What is required =>
Take from the entries below the stretch from the line with "left elbow: (172, 105, -20)" through the line with "right hip: (270, 337, 5)", and return it exactly, leaving the pictures out.

Supplied material =>
BEGIN
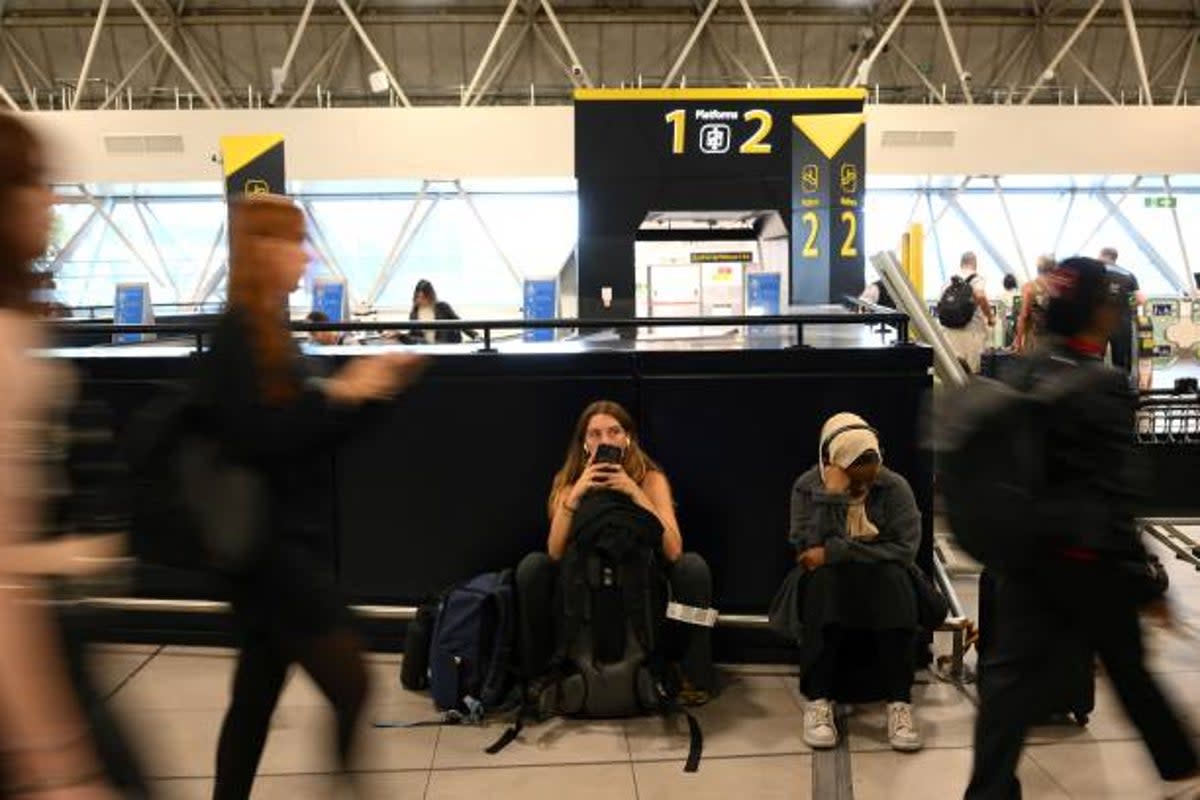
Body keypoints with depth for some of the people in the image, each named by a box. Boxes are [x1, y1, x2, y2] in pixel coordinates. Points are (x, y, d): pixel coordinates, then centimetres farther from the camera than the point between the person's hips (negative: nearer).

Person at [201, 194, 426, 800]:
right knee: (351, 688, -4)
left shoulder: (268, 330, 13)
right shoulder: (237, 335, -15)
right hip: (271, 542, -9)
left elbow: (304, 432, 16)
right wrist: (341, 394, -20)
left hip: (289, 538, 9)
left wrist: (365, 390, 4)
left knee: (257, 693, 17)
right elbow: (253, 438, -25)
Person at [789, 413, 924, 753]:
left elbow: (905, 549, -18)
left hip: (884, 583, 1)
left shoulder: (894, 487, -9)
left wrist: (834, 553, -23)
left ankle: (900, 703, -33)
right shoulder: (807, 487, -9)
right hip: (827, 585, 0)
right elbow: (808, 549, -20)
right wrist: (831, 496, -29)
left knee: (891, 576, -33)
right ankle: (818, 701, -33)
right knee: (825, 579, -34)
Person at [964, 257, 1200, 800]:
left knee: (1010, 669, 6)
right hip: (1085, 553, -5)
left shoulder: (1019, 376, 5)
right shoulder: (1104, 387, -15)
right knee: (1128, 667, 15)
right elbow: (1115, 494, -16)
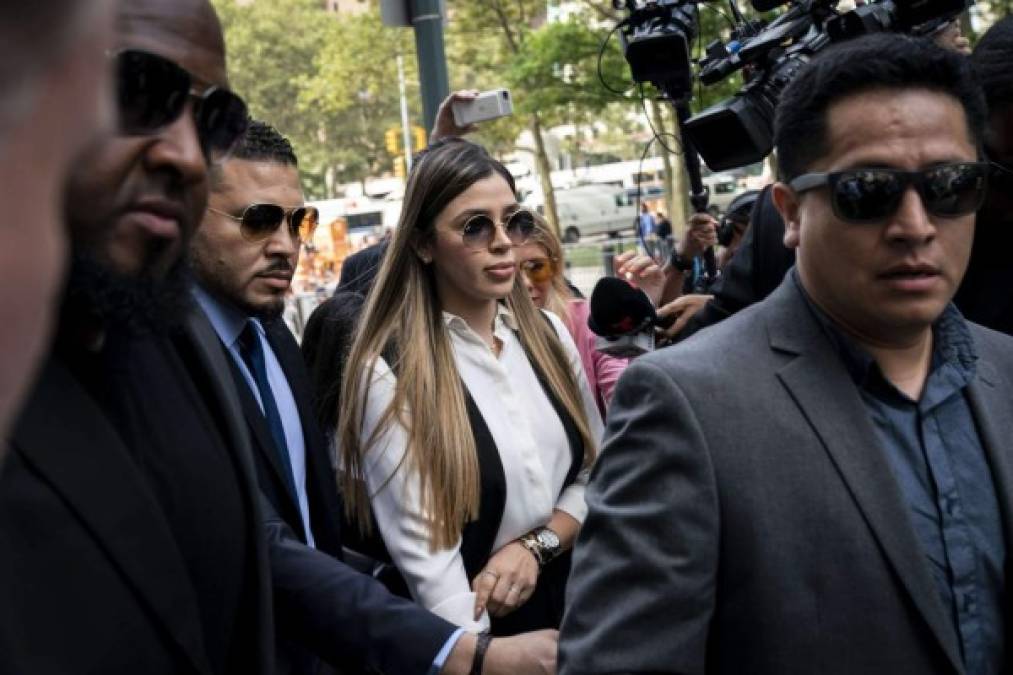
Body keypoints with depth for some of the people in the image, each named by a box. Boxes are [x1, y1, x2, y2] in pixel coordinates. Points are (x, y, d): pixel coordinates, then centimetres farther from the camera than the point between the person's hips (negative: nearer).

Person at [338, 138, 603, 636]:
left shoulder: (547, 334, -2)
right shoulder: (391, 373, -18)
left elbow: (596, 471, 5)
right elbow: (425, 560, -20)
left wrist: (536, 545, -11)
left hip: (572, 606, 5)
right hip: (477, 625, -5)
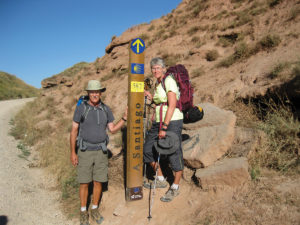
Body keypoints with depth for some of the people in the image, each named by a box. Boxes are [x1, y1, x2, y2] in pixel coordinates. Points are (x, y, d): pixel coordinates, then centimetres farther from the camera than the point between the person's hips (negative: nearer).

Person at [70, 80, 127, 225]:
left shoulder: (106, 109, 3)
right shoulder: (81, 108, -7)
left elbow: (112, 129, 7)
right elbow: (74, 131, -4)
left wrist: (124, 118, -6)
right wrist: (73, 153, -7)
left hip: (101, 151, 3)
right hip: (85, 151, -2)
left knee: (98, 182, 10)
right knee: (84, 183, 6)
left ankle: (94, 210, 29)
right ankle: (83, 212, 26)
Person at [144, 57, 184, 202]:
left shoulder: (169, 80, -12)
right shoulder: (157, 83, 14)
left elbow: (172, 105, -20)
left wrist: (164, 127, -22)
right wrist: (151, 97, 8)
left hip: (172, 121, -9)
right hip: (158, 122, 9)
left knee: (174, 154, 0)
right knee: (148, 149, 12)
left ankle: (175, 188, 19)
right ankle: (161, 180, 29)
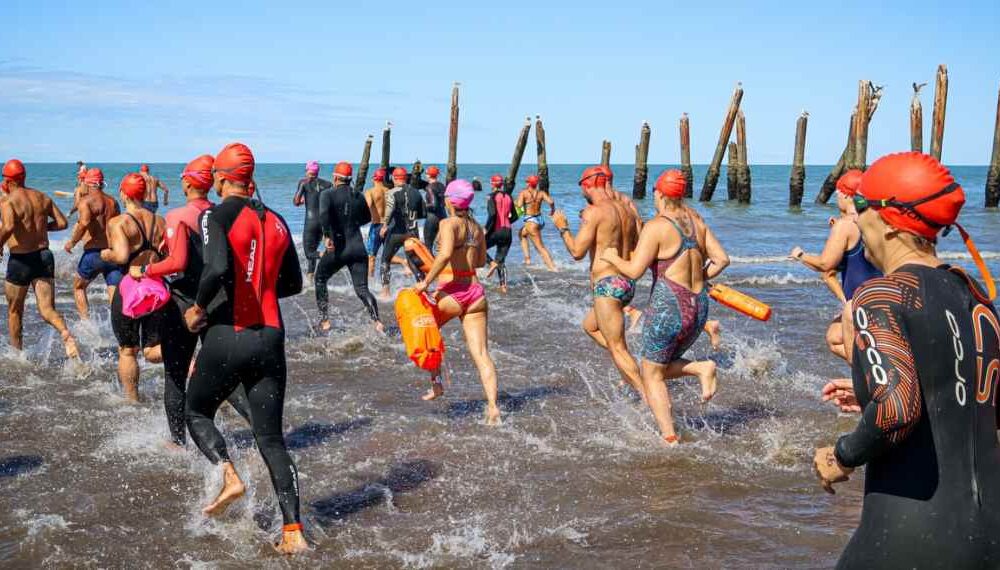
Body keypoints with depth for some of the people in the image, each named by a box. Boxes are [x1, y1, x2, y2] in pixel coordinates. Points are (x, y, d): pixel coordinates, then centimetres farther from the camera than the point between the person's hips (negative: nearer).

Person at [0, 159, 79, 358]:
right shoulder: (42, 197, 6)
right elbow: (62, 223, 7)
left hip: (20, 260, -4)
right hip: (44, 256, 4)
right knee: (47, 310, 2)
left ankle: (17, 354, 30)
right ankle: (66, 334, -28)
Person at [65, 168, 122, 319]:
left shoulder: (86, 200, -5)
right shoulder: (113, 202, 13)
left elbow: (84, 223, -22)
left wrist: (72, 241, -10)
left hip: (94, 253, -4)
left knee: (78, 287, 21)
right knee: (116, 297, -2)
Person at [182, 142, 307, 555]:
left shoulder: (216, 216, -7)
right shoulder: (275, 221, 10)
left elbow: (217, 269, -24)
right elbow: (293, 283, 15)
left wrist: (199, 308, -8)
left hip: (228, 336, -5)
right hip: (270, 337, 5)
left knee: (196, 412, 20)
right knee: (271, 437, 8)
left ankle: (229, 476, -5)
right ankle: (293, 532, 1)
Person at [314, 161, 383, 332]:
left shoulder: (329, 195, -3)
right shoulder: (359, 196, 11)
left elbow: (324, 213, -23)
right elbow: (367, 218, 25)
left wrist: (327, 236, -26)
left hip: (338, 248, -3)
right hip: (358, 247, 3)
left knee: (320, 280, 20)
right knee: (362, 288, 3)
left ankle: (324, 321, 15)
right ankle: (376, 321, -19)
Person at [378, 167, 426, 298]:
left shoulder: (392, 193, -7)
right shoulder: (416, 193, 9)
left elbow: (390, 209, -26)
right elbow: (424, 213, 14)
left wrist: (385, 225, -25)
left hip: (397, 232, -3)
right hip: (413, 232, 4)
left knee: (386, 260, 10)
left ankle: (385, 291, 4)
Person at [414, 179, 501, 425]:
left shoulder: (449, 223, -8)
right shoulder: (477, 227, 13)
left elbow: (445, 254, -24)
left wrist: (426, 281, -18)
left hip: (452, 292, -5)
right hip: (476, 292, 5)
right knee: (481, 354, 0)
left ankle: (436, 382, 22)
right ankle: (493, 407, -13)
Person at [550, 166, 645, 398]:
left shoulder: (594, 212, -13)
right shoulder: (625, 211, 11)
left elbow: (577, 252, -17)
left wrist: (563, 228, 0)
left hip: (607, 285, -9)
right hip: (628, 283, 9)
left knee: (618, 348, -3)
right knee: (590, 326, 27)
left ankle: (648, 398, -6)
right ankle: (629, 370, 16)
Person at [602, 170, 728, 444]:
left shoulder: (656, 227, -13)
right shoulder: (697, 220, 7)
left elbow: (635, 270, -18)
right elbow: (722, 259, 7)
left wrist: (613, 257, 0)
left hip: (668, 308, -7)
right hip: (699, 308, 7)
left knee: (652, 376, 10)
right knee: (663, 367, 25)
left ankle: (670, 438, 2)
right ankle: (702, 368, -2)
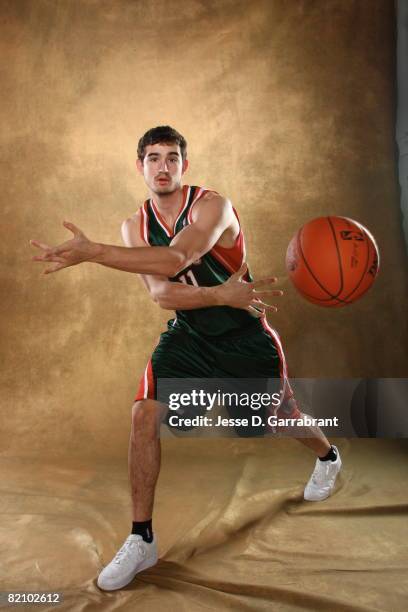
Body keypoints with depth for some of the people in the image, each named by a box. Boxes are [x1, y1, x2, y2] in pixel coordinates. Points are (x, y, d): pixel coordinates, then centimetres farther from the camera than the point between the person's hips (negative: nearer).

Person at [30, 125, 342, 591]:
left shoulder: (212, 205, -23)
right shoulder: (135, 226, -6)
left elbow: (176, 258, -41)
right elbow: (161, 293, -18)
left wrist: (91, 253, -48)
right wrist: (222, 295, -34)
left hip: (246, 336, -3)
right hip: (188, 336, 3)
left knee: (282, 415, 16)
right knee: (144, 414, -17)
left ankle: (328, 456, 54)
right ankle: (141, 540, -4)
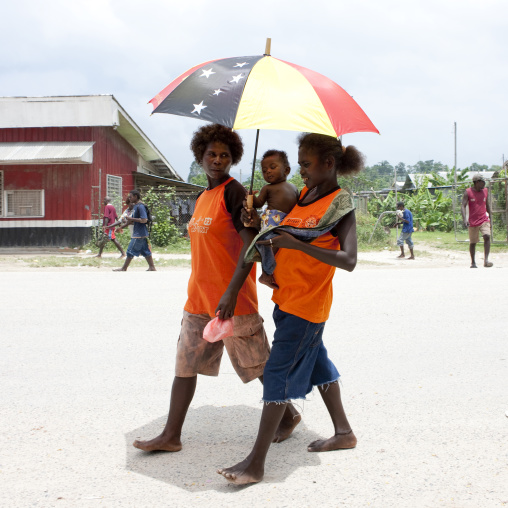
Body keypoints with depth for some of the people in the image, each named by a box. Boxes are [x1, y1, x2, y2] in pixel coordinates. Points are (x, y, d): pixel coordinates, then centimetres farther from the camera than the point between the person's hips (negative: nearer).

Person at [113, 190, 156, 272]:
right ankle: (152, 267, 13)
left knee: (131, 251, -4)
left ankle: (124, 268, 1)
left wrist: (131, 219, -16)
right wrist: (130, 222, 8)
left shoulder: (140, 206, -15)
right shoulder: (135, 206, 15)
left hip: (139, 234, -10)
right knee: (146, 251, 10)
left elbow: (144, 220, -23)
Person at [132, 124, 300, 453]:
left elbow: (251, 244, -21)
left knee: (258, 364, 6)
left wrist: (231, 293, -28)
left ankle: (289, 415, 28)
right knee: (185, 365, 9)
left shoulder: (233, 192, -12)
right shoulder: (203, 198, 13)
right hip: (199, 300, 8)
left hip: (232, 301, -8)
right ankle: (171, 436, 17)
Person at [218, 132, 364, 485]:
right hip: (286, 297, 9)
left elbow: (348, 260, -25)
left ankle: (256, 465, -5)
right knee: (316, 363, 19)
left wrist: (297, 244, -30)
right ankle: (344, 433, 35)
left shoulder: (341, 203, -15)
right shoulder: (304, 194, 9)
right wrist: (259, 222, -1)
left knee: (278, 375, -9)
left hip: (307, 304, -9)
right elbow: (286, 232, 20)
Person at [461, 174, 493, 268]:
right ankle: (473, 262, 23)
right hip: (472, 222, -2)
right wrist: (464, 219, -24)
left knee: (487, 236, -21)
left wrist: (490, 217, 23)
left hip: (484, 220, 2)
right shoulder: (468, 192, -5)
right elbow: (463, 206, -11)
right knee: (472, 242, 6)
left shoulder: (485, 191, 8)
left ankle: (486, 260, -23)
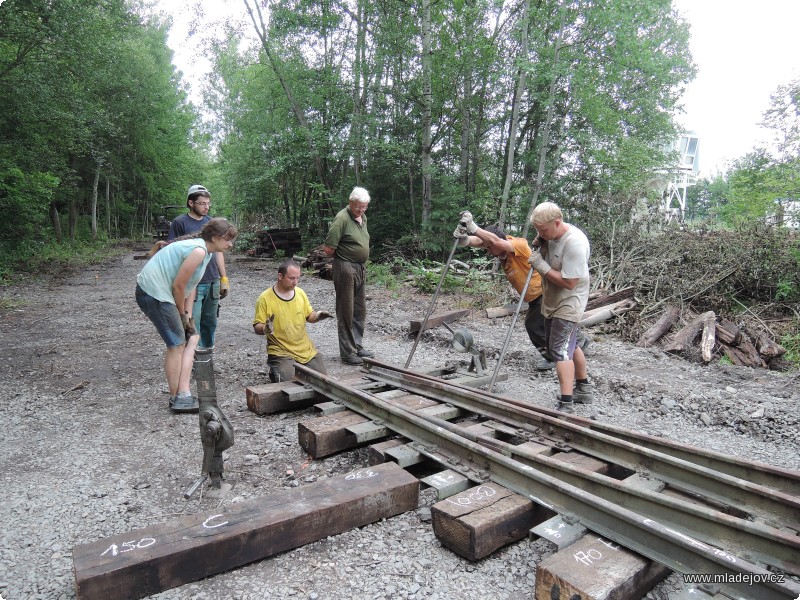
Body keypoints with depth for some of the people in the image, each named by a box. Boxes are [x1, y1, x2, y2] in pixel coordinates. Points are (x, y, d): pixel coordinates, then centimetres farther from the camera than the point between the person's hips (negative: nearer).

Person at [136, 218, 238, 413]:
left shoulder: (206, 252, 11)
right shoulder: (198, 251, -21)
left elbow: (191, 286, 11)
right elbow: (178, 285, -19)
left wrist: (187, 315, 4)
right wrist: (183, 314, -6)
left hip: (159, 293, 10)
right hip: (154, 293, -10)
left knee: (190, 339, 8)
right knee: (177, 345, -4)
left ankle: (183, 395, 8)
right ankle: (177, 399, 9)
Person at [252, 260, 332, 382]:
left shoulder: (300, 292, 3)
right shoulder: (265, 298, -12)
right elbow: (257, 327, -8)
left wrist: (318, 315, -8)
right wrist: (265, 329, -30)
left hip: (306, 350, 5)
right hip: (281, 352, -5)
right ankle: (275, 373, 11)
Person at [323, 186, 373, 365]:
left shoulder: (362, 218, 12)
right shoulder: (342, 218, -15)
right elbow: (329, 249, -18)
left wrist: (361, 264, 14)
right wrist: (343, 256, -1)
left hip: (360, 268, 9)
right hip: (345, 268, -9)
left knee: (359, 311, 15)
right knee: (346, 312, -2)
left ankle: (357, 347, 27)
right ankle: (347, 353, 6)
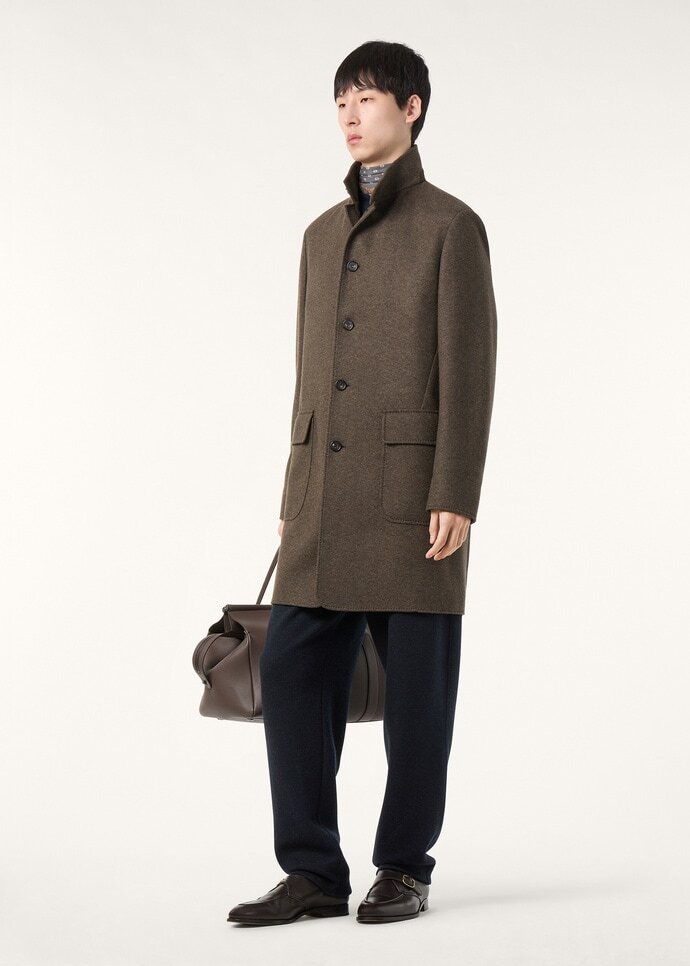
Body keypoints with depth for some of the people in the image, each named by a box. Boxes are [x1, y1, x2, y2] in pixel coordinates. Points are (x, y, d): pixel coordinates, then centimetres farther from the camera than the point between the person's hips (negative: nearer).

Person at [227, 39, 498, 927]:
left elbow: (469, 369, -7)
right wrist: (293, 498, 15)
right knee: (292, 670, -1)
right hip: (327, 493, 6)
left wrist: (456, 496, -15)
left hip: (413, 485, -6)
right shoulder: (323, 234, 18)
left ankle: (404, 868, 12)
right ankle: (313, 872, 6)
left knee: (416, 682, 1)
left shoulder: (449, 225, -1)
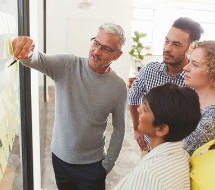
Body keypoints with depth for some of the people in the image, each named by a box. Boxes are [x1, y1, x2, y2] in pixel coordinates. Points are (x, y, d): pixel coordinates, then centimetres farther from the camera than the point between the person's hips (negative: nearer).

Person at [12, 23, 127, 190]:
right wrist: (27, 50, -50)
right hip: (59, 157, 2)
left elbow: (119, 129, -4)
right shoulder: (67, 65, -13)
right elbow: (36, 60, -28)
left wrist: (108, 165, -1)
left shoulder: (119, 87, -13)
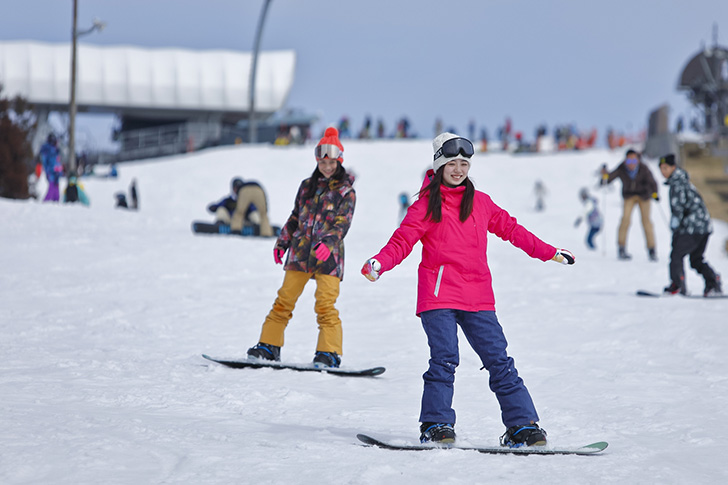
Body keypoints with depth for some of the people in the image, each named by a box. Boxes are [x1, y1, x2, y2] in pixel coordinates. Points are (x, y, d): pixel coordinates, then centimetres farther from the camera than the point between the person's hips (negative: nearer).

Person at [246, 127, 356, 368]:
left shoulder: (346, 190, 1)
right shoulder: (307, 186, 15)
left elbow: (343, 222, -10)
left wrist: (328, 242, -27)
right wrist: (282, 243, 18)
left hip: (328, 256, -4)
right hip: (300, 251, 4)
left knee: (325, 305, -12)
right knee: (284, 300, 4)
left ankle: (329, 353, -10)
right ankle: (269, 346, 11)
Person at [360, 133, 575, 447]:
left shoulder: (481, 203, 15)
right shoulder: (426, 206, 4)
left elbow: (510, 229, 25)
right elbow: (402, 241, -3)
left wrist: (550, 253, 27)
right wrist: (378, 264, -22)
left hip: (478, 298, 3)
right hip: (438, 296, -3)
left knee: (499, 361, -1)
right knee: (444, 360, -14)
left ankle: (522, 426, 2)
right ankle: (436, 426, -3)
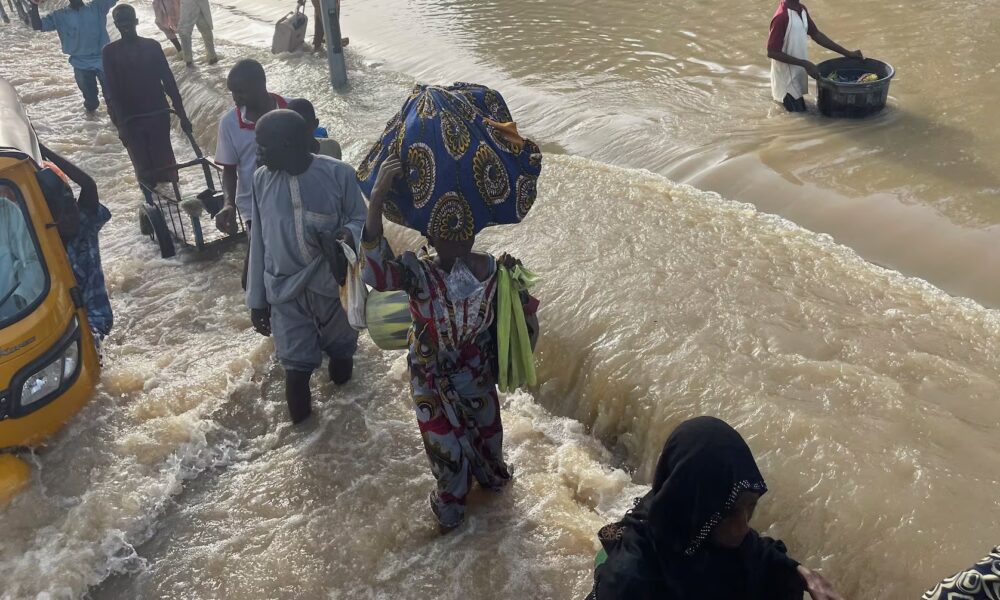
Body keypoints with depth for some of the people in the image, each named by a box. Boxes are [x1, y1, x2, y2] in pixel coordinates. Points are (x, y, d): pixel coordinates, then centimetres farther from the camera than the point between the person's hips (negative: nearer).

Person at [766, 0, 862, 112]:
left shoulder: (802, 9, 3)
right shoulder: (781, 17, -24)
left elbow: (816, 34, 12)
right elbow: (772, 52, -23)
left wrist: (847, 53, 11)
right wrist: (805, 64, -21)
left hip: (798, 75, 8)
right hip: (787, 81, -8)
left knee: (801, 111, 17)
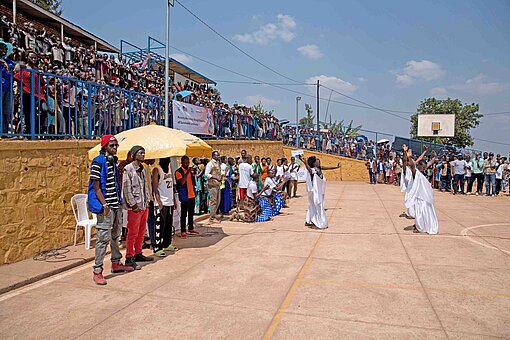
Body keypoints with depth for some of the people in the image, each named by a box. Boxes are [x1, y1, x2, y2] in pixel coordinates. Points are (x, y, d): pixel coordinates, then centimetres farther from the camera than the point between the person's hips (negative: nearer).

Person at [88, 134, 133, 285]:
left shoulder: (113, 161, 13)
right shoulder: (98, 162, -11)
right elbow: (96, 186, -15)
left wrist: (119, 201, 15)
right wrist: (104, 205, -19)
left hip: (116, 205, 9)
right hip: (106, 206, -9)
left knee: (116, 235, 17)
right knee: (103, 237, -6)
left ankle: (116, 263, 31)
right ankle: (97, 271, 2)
END
Result of this exercise =>
left elbow: (172, 105, -20)
left wrist: (164, 127, -22)
right wrist: (151, 97, 8)
left hip: (172, 121, -9)
right hip: (158, 122, 9)
left knee: (174, 154, 0)
right knee: (148, 149, 12)
left ankle: (175, 188, 19)
right ankle: (161, 180, 29)
Body keypoints with depth for some of the people in the image, each named by a box. Boxes are [x1, y1, x2, y2] in pixel coordinates. Points are (x, y, d): pixel coordinates, then centimetres farther from the camera than the point between the person's hips (negative: nearer).

Person at [0, 159, 79, 358]:
right shoulder: (42, 197, 6)
right elbow: (62, 223, 7)
left hip: (20, 260, -4)
right hip: (44, 256, 4)
right knee: (47, 310, 2)
left ankle: (17, 354, 30)
right ankle: (66, 334, -28)
Person at [65, 168, 122, 319]:
left shoulder: (86, 200, -5)
right shoulder: (113, 202, 13)
left elbow: (84, 223, -22)
left wrist: (72, 241, -10)
left hip: (94, 253, -4)
left knee: (78, 287, 21)
right knee: (116, 297, -2)
Person at [182, 142, 307, 555]:
left shoulder: (216, 216, -7)
right shoulder: (275, 221, 10)
left elbow: (217, 269, -24)
right elbow: (293, 283, 15)
left wrist: (199, 308, -8)
left hip: (228, 336, -5)
right hip: (270, 337, 5)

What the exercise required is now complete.